None of this is to say that Deck obviously should not be extended to these facts. But it is to say that this case presented the Michigan courts with a close question. And because the question was close, we are not free to hold that their resolution of it was objectively unreasonable. The district court was correct to deny habeas relief on this ground.
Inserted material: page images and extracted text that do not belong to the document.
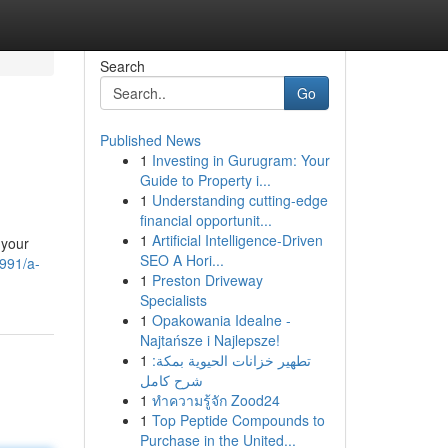
Search
Go
Published News
1
Investing in Gurugram: Your
Guide to Property i...
1
Understanding cutting-edge
financial opportunit...
1
Artificial Intelligence-Driven
 your
SEO A Hori...
9991/a-
1
Preston Driveway
Specialists
1
Opakowania Idealne -
Najtańsze i Najlepsze!
1
تطهير خزانات الحيوية بمكة:
شرح كامل
1
ทำความรู้จัก Zood24
1
Top Peptide Compounds to
Purchase in the United...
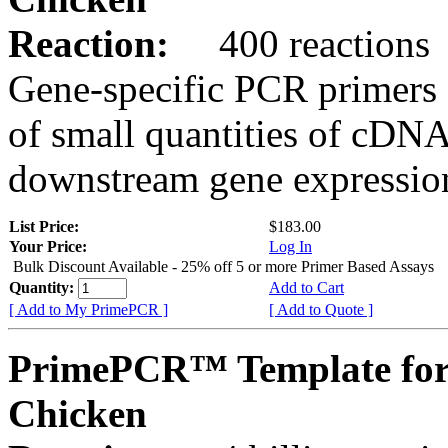
Reaction:
400 reactions
Gene-specific PCR primers 
of small quantities of cDNA
downstream gene expression
List Price:
$183.00
Your Price:
Log In
Bulk Discount Available - 25% off 5 or more Primer Based Assays
Quantity:
Add to Cart
[ Add to My PrimePCR ]
[ Add to Quote ]
PrimePCR™ Template for
Chicken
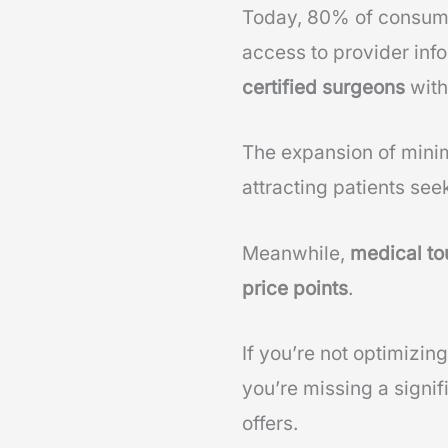
Today, 80% of consumer
access to provider info
certified surgeons
with
The expansion of minim
attracting patients seek
Meanwhile,
medical to
price points
.
If you’re not optimizin
you’re missing a signif
offers.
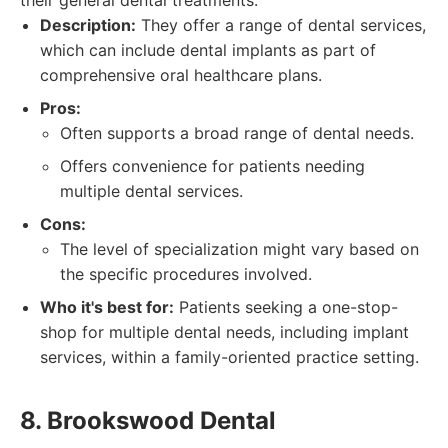
their general dental treatments.
Description:
They offer a range of dental services,
which can include dental implants as part of
comprehensive oral healthcare plans.
Pros:
Often supports a broad range of dental needs.
Offers convenience for patients needing
multiple dental services.
Cons:
The level of specialization might vary based on
the specific procedures involved.
Who it's best for:
Patients seeking a one-stop-
shop for multiple dental needs, including implant
services, within a family-oriented practice setting.
8. Brookswood Dental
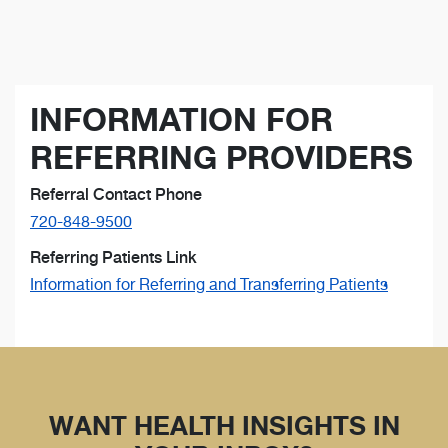
INFORMATION FOR
REFERRING PROVIDERS
Referral Contact Phone
720-848-9500
Referring Patients Link
Information for Referring and Transferring Patients
WANT HEALTH INSIGHTS IN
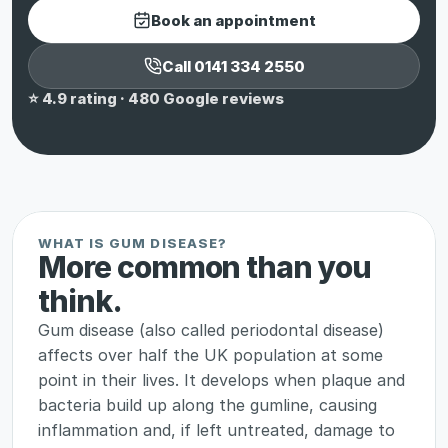
Book an appointment
Call 0141 334 2550
⭐ 4.9 rating · 480 Google reviews
WHAT IS GUM DISEASE?
More common than you 
think.
Gum disease (also called periodontal disease) 
affects over half the UK population at some 
point in their lives. It develops when plaque and 
bacteria build up along the gumline, causing 
inflammation and, if left untreated, damage to 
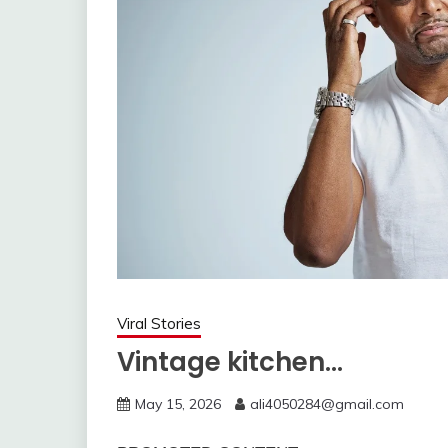
Viral Stories
Vintage kitchen…
May 15, 2026
ali4050284@gmail.com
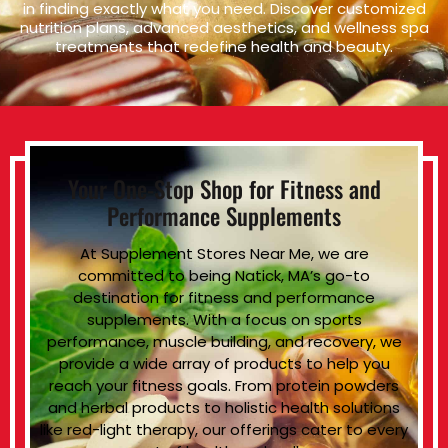
in finding exactly what you need. Discover customized
nutrition plans, advanced aesthetics, and wellness spa
treatments that redefine health and beauty.
Your One-Stop Shop for Fitness and
Performance Supplements
At Supplement Stores Near Me, we are
committed to being Natick, MA’s go-to
destination for fitness and performance
supplements. With a focus on sports
performance, muscle building, and recovery, we
provide a wide array of products to help you
reach your fitness goals. From protein powders
and herbal products to holistic health solutions
like red-light therapy, our offerings cater to every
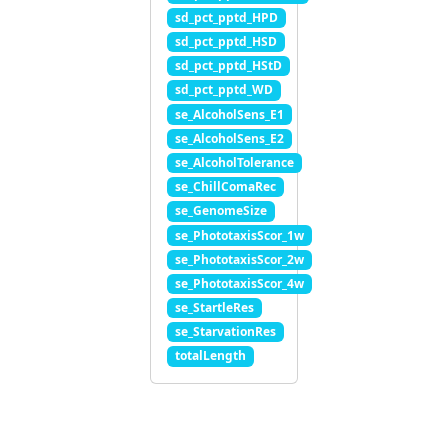
sd_pct_pptd_HPD
sd_pct_pptd_HSD
sd_pct_pptd_HStD
sd_pct_pptd_WD
se_AlcoholSens_E1
se_AlcoholSens_E2
se_AlcoholTolerance
se_ChillComaRec
se_GenomeSize
se_PhototaxisScor_1w
se_PhototaxisScor_2w
se_PhototaxisScor_4w
se_StartleRes
se_StarvationRes
totalLength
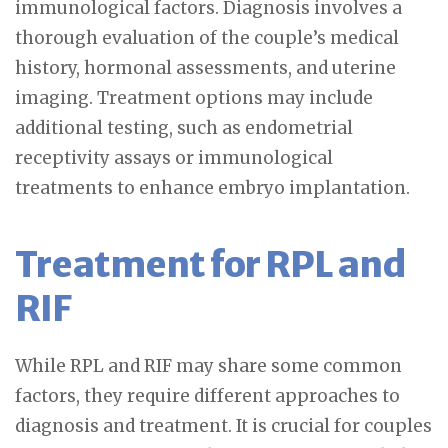
immunological factors. Diagnosis involves a
thorough evaluation of the couple’s medical
history, hormonal assessments, and uterine
imaging. Treatment options may include
additional testing, such as endometrial
receptivity assays or immunological
treatments to enhance embryo implantation.
Treatment for RPL and
RIF
While RPL and RIF may share some common
factors, they require different approaches to
diagnosis and treatment. It is crucial for couples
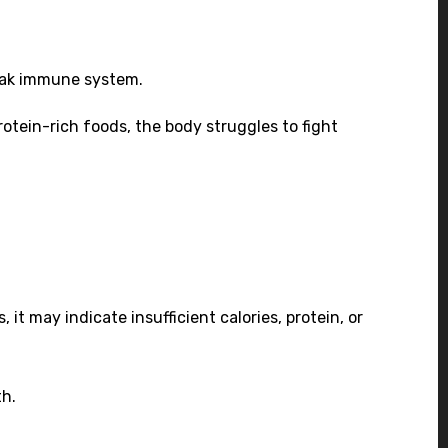
weak immune system.
protein-rich foods, the body struggles to fight
it may indicate insufficient calories, protein, or
th.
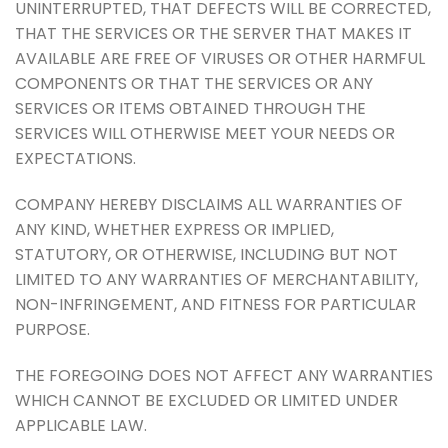
UNINTERRUPTED, THAT DEFECTS WILL BE CORRECTED,
THAT THE SERVICES OR THE SERVER THAT MAKES IT
AVAILABLE ARE FREE OF VIRUSES OR OTHER HARMFUL
COMPONENTS OR THAT THE SERVICES OR ANY
SERVICES OR ITEMS OBTAINED THROUGH THE
SERVICES WILL OTHERWISE MEET YOUR NEEDS OR
EXPECTATIONS.
COMPANY HEREBY DISCLAIMS ALL WARRANTIES OF
ANY KIND, WHETHER EXPRESS OR IMPLIED,
STATUTORY, OR OTHERWISE, INCLUDING BUT NOT
LIMITED TO ANY WARRANTIES OF MERCHANTABILITY,
NON-INFRINGEMENT, AND FITNESS FOR PARTICULAR
PURPOSE.
THE FOREGOING DOES NOT AFFECT ANY WARRANTIES
WHICH CANNOT BE EXCLUDED OR LIMITED UNDER
APPLICABLE LAW.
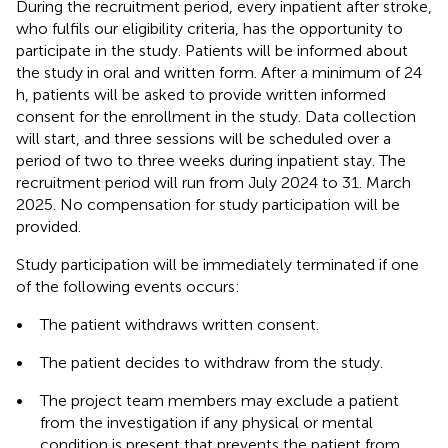
During the recruitment period, every inpatient after stroke,
who fulfils our eligibility criteria, has the opportunity to
participate in the study. Patients will be informed about
the study in oral and written form. After a minimum of 24
h, patients will be asked to provide written informed
consent for the enrollment in the study. Data collection
will start, and three sessions will be scheduled over a
period of two to three weeks during inpatient stay. The
recruitment period will run from July 2024 to 31. March
2025. No compensation for study participation will be
provided.
Study participation will be immediately terminated if one
of the following events occurs:
•
The patient withdraws written consent.
•
The patient decides to withdraw from the study.
•
The project team members may exclude a patient
from the investigation if any physical or mental
condition is present that prevents the patient from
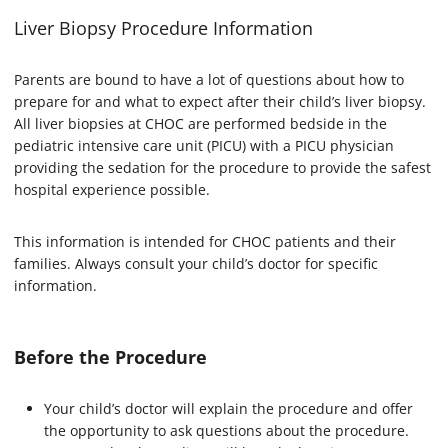
Liver Biopsy Procedure Information
Parents are bound to have a lot of questions about how to
prepare for and what to expect after their child’s liver biopsy.
All liver biopsies at CHOC are performed bedside in the
pediatric intensive care unit (PICU) with a PICU physician
providing the sedation for the procedure to provide the safest
hospital experience possible.
This information is intended for CHOC patients and their
families. Always consult your child’s doctor for specific
information.
Before the Procedure
Your child’s doctor will explain the procedure and offer
the opportunity to ask questions about the procedure.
Mendoza's remaining claim is that hallway-viewing incident — in which several jurors allegedly observed him shackled during transport — amounted to a standalone violation of his constitutional rights. As Mendoza himself concedes, however, the Supreme Court has not held that a defendant's constitutional rights are violated when jurors see him shackled during transport to or from the courtroom. (There is, incidentally, authority from our court to the contrary. See, e.g., Moreno, 933 F.2d at 368.) Consequently, the predicate for his claim — "clearly established federal law, as determined by the Supreme Court of the United States" — is absent here. 28 U.S.C. § 2254(d)(1).
For these reasons, we affirm the district court's decision.